- TASK GOAL
Reproduce every line of the entries below without changing anything.

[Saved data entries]

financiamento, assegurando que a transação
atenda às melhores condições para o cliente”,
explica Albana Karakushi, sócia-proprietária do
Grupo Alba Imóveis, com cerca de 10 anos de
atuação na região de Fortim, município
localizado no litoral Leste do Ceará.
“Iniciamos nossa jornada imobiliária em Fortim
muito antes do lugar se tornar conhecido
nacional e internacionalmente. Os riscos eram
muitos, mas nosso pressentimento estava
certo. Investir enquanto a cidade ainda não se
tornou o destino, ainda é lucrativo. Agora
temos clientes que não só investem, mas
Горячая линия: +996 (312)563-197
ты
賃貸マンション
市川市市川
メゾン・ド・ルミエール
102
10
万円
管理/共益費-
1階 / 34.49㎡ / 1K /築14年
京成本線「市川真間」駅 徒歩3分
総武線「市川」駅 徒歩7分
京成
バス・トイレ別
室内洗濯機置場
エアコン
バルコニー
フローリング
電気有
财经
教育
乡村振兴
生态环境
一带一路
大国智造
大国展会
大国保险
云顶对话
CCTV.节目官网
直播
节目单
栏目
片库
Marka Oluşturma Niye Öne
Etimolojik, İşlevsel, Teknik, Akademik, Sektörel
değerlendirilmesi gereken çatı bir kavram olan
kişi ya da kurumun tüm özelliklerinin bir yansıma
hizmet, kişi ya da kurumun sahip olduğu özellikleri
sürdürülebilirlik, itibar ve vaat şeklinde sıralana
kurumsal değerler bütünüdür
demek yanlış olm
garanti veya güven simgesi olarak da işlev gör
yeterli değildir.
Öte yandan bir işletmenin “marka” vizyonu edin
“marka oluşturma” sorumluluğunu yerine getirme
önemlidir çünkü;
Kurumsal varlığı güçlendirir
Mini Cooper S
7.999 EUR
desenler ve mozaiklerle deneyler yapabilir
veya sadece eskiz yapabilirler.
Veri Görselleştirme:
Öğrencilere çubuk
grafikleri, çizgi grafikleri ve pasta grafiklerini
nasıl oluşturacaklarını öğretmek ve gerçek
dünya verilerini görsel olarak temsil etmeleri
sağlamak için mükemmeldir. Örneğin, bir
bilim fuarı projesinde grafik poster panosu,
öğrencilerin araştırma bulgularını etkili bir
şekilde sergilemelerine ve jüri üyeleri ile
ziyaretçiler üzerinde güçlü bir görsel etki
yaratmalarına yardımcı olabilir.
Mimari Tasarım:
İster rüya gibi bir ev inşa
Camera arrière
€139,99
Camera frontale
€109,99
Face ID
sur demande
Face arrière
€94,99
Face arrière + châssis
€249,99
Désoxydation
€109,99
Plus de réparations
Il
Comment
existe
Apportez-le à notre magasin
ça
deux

- RESPONSE BOX
financiamento, assegurando que a transação
atenda às melhores condições para o cliente”,
explica Albana Karakushi, sócia-proprietária do
Grupo Alba Imóveis, com cerca de 10 anos de
atuação na região de Fortim, município
localizado no litoral Leste do Ceará.
“Iniciamos nossa jornada imobiliária em Fortim
muito antes do lugar se tornar conhecido
nacional e internacionalmente. Os riscos eram
muitos, mas nosso pressentimento estava
certo. Investir enquanto a cidade ainda não se
tornou o destino, ainda é lucrativo. Agora
temos clientes que não só investem, mas
Горячая линия: +996 (312)563-197
ты
賃貸マンション
市川市市川
メゾン・ド・ルミエール
102
10
万円
管理/共益費-
1階 / 34.49㎡ / 1K /築14年
京成本線「市川真間」駅 徒歩3分
総武線「市川」駅 徒歩7分
京成
バス・トイレ別
室内洗濯機置場
エアコン
バルコニー
フローリング
電気有
财经
教育
乡村振兴
生态环境
一带一路
大国智造
大国展会
大国保险
云顶对话
CCTV.节目官网
直播
节目单
栏目
片库
Marka Oluşturma Niye Öne
Etimolojik, İşlevsel, Teknik, Akademik, Sektörel
değerlendirilmesi gereken çatı bir kavram olan
kişi ya da kurumun tüm özelliklerinin bir yansıma
hizmet, kişi ya da kurumun sahip olduğu özellikleri
sürdürülebilirlik, itibar ve vaat şeklinde sıralana
kurumsal değerler bütünüdür
demek yanlış olm
garanti veya güven simgesi olarak da işlev gör
yeterli değildir.
Öte yandan bir işletmenin “marka” vizyonu edin
“marka oluşturma” sorumluluğunu yerine getirme
önemlidir çünkü;
Kurumsal varlığı güçlendirir
Mini Cooper S
7.999 EUR
desenler ve mozaiklerle deneyler yapabilir
veya sadece eskiz yapabilirler.
Veri Görselleştirme:
Öğrencilere çubuk
grafikleri, çizgi grafikleri ve pasta grafiklerini
nasıl oluşturacaklarını öğretmek ve gerçek
dünya verilerini görsel olarak temsil etmeleri
sağlamak için mükemmeldir. Örneğin, bir
bilim fuarı projesinde grafik poster panosu,
öğrencilerin araştırma bulgularını etkili bir
şekilde sergilemelerine ve jüri üyeleri ile
ziyaretçiler üzerinde güçlü bir görsel etki
yaratmalarına yardımcı olabilir.
Mimari Tasarım:
İster rüya gibi bir ev inşa
Camera arrière
€139,99
Camera frontale
€109,99
Face ID
sur demande
Face arrière
€94,99
Face arrière + châssis
€249,99
Désoxydation
€109,99
Plus de réparations
Il
Comment
existe
Apportez-le à notre magasin
ça
deux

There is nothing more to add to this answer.